[Transcribed page contents]

───

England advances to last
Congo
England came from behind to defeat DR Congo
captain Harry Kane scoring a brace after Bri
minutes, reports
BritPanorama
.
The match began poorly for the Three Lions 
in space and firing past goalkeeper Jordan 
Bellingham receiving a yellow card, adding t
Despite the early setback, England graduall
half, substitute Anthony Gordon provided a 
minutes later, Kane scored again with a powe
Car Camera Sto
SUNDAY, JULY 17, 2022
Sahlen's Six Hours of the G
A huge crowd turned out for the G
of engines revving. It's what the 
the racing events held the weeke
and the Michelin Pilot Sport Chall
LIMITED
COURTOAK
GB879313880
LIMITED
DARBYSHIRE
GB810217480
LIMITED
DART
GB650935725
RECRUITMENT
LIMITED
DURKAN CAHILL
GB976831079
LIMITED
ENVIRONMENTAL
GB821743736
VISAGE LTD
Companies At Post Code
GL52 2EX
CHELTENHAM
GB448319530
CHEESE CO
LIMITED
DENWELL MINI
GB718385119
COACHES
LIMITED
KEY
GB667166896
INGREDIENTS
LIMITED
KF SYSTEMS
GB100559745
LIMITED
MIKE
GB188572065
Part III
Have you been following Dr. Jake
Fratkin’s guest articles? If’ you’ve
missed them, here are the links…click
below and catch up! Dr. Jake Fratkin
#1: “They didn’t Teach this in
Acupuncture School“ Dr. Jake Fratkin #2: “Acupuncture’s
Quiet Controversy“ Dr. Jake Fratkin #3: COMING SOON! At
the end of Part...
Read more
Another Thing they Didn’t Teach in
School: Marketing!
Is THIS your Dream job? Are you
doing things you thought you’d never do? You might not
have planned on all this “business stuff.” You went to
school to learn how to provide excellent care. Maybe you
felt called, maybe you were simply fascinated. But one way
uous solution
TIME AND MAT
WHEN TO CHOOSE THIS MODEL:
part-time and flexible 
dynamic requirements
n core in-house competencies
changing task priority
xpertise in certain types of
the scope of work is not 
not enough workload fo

───

◆ **Goal of the exercise**
From the preceding records, count the lines where "Jake" occurs and reply with the number only.

◆ **Task solution**
4